Unifying Diffusion Models’ Latent Space, With Applications to Cyclediffusion and Guidance
This paper provides an alternative, Gaussian formulation of the latent space of various diffusion models, as well as an invertible DPM-Encoder that maps images into the latent space, with applications to CycleDiffusion, which uses DPM-Encoder for unpaired image-to-image translation, and to guiding pre-trained diffusion models and GANs by controlling the latent codes in a unified, plug-and-play formulation based on energy-based models.
The findings of this paper demonstrate several intriguing consequences, such as the emergence of a common latent space from two diffusion models trained independently on related domains, the use of text-to-image diffusion models as zero-shot image-to-image editors, and the better coverage of low-density sub-populations and individuals by diffusion models over GANs when guided by the CLIP model and a face recognition model. These insights can inform the development and implementation of AI models for image generation, image-to-image translation, and image manipulation, as well as for improving the performance and efficiency of existing models.
Discovered Policy Optimisation
This paper presents Learnt Policy Optimisation (LPO), which outperforms a SotA baseline (PPO) in unseen environments, and with unseen hyperparameter settings, by meta-learning a "drift" function in the Mirror Learning space, and formulating a novel, closed-form RL algorithm, Discovered Policy Optimisation (DPO).
The results of this paper offer original insights into policy optimisation, and demonstrate the potential of meta-learning for automatic machine learning method optimisation, as well as for addressing the limitations of existing hand-crafted algorithms.

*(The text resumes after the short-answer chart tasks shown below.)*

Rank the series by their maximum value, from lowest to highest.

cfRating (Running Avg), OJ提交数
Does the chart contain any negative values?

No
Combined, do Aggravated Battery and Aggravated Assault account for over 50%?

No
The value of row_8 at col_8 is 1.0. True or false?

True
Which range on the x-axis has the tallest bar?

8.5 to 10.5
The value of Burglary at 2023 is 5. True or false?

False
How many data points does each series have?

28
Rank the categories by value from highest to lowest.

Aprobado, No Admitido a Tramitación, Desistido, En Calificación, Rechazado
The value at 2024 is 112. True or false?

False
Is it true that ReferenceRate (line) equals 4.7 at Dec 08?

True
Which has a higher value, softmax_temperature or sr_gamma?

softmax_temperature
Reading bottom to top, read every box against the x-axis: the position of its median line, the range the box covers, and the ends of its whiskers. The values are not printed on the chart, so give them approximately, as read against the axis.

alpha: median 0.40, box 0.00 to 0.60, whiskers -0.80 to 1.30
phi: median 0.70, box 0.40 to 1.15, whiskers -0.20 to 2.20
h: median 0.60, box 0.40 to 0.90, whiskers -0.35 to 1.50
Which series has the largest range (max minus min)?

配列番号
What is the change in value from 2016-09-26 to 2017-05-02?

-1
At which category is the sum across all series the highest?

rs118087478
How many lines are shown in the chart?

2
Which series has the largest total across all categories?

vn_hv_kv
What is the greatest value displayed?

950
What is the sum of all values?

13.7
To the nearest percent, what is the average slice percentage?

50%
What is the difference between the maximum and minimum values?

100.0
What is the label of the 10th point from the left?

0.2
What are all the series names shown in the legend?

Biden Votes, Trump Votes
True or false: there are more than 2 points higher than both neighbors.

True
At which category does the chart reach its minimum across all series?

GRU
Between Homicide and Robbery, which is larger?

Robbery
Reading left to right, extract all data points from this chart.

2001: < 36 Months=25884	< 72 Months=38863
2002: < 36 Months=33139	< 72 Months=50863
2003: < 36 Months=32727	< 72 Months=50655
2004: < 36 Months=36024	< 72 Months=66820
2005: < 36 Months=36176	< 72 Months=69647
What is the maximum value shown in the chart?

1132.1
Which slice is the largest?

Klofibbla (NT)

These insights can inform the development and implementation of AI models for reinforcement learning in various domains, as well as for improving their performance and efficiency.
f-DM: A Multi-stage Diffusion Model via Progressive Signal Transformation
This paper proposes f-DM, a generalized family of diffusion models (DMs) which allows progressive signal transformation, and applies it in image generation tasks with a range of functions, including down-sampling, blurring, and learned transformations based on the encoder of pretrained VAEs, producing high-quality samples on standard image generation benchmarks like FFHQ, AFHQ, LSUN, and ImageNet with better efficiency and semantic interpretation than DDPM and LDM.
The findings of this paper demonstrate the potential of f-DM for improving the efficiency and interpretability of DMs in generative modeling tasks, such as image generation, as well as for incorporating hand-designed or learned transformations in the latent space of DMs. These insights can inform the development and implementation of AI models for various generative modeling tasks, as well as for improving their performance and efficiency.
Habitat-Matterport 3D Semantics Dataset
Presents HM3DSEM, the largest dataset of 3D real-world spaces with densely annotated semantics that is currently available to the academic community.
This dataset can be used to improve object recognition and localization in real-world spaces, which can have applications in various industries, such as architecture, construction, and retail.